Here is a summary of the problem: "A number chain is created by continuously adding the square of the digits in a number to form a new number until it has been seen before... How many starting numbers below ten million will arrive at 89?" The site also gives an example at https://projecteuler.net/problem=92.
I have a solution which arrives at the correct answer but takes ~24 seconds on my computer to complete. I used an array to record as true the index of each value which resolves to 89 through the chain described above.
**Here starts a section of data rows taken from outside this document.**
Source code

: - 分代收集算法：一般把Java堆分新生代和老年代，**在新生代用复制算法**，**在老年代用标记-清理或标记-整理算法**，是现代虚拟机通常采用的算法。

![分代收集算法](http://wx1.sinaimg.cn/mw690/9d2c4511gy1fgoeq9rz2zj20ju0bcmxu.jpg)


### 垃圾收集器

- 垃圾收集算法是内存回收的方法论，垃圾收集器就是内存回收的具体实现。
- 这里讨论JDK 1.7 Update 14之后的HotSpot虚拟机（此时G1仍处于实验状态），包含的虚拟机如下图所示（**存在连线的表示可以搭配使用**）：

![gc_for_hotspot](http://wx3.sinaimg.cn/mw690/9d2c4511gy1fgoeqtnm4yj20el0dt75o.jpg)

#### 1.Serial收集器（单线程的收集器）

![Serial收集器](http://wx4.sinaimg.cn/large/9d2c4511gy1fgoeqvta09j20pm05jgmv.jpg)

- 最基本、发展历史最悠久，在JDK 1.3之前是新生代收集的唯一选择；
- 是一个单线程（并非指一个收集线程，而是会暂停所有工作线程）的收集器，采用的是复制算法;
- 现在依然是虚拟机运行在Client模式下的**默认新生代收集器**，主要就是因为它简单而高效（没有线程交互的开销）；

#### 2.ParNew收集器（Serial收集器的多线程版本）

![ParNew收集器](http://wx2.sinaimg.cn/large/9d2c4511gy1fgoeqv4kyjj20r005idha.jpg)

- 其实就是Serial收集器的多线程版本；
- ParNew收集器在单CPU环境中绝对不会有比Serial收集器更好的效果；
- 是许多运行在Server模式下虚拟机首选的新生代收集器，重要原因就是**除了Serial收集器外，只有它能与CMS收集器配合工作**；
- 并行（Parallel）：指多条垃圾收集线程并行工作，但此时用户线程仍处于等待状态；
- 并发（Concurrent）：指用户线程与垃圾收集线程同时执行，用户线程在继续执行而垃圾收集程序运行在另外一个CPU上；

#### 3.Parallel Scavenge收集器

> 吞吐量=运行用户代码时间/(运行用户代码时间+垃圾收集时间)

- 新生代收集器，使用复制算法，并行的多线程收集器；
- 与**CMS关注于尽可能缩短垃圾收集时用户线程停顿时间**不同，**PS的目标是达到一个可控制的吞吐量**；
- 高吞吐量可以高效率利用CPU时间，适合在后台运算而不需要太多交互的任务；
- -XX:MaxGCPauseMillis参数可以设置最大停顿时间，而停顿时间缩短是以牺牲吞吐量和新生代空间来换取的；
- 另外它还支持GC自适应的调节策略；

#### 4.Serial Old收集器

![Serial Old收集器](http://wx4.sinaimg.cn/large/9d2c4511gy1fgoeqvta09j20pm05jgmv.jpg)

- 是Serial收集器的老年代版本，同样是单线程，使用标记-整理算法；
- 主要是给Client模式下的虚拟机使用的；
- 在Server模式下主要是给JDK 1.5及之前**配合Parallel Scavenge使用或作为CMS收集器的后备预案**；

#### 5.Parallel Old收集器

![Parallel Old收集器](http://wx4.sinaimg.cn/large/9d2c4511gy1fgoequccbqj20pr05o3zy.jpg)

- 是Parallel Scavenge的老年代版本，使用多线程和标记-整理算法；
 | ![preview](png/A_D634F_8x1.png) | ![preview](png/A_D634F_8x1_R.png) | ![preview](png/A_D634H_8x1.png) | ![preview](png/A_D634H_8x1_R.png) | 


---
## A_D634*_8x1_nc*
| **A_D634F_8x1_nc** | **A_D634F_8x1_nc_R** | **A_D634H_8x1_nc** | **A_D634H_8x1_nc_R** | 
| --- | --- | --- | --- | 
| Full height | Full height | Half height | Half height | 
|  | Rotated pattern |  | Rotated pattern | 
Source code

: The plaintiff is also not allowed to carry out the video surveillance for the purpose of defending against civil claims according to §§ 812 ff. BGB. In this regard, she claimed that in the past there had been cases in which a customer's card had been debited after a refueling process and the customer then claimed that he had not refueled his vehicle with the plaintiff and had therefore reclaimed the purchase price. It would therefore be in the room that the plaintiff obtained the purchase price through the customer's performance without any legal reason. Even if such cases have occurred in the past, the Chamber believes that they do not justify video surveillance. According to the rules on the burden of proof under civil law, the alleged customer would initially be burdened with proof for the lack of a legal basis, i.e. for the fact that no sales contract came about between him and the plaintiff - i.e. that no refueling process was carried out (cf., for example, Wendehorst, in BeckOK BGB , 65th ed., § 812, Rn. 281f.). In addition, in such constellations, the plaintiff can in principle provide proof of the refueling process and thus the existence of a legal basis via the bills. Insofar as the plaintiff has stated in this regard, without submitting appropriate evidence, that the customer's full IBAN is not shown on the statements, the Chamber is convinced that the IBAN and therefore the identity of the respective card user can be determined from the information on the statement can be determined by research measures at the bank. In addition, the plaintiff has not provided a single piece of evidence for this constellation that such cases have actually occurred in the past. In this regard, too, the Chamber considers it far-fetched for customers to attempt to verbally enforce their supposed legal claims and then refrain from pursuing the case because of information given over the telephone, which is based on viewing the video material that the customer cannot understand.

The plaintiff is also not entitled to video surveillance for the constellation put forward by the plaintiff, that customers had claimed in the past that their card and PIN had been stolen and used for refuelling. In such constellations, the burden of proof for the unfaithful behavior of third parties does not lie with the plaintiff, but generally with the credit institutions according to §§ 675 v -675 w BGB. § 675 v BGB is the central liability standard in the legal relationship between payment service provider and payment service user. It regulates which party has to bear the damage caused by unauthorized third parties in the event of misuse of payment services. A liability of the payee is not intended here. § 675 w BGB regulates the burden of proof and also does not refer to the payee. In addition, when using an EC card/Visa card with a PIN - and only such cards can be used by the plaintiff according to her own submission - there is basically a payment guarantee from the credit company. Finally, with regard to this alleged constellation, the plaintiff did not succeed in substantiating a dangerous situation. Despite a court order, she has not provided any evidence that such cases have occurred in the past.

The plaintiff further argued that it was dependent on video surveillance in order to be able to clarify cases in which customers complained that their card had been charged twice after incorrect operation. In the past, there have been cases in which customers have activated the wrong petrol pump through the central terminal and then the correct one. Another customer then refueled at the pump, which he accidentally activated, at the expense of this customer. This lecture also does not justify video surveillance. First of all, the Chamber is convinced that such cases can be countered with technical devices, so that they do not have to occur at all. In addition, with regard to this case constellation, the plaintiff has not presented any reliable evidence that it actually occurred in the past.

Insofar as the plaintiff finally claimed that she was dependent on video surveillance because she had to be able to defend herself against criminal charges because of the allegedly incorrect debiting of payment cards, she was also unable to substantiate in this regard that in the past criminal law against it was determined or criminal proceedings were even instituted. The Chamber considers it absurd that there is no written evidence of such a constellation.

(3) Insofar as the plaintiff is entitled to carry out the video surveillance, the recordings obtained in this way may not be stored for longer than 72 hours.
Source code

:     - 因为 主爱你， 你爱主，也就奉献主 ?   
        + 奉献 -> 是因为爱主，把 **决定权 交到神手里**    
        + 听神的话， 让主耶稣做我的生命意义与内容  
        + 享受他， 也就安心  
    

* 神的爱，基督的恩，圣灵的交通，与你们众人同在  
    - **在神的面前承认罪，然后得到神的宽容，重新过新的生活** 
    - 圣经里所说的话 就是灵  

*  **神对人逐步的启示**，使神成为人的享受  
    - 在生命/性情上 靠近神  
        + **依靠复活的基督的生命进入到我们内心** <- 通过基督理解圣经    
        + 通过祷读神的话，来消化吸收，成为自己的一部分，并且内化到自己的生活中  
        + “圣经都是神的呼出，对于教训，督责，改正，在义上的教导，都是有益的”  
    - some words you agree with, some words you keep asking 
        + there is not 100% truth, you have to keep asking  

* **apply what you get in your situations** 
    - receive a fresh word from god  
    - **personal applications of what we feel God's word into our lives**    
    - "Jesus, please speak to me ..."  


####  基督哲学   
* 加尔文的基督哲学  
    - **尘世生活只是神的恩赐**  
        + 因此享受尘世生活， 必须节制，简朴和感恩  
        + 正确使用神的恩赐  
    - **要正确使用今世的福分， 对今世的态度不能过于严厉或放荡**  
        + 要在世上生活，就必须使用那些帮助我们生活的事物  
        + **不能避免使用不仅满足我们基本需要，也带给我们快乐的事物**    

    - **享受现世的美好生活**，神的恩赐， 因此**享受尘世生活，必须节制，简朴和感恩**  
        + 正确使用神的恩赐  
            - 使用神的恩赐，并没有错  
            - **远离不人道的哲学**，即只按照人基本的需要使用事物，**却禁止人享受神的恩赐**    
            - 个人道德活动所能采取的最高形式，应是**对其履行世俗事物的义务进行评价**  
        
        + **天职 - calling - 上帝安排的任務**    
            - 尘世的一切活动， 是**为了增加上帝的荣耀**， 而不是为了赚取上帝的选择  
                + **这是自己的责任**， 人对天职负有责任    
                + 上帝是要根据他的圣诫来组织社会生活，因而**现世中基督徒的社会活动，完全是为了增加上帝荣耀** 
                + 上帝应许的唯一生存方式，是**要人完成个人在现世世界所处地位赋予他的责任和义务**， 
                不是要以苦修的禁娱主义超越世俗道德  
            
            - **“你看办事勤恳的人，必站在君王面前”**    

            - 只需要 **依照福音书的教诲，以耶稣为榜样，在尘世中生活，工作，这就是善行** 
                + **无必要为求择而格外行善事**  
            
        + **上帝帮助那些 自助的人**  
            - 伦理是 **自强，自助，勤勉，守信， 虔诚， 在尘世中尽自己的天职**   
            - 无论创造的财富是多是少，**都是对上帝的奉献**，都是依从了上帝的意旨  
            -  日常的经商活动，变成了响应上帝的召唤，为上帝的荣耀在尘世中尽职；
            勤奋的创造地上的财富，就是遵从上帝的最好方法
I used an array so that updating and checking values would take constant time. I believed that recording all numbers that resolved to 89 would save time so that the checkAll
function could avoid redundant calls of chain
for these values.
However, I tested this assumption and wrote a version in which chain
would simply recurse until resolving to true or false without recording the chain, so that checkAll
would check every single value from 1 until 10 million but perhaps save time from not recording values. Despite the change, this version took almost the exact same amount of time, although at least it's more concise.
For the above reason I now suspect that the chain of method calls used to produce the next
variable in the chain
function is the main bottleneck, but I am not sure whether this is possible to implement in a faster way.
object euler92 {
def main(args: Array[String]): Unit = {
val t0 = System.nanoTime()
val blank = new Array[Boolean](10000000)
def chain(number: Int, links: List[Int] = List()): Unit = {
val next = number.toString.toList.map(_.toString).map(_.toInt).map(x => x * x).sum
if (next == 89) for (i <- number :: links) blank(i) = true
else if (next == 1) ()
else {
chain(next, number :: links)
}
}
def checkAll(num: Int, counter: Int = 0): Unit = {
if (num == 10000000) println("Answer: " + counter)
else if (blank(num) == true) checkAll(num + 1, counter + 1)
else {
chain(num)
if (blank(num) == true) checkAll(num + 1, counter + 1)
else checkAll(num + 1, counter)
}
}
checkAll(1)
val t1 = System.nanoTime()
println("Elapsed time: " + (t1 - t0) + " ns")
}
}
Here is the implementation without an array:
def chain(number: Int, links: List[Int] = List()): Boolean = {
val next = number.toString.toList.map(_.toString).map(_.toInt).map(x => x * x).sum
if (next == 89) true
else if (next == 1) false
else {
chain(next, number :: links)
}
}
def checkAll(num: Int, counter: Int = 0): Unit = {
if (num == 10000000) println("Answer: " + counter)
else {
val ans = chain(num)
if (ans) checkAll(num + 1, counter + 1)
else checkAll(num + 1, counter)
}
}
checkAll(1)
I am hoping for insight on how to improve the performance of this solution.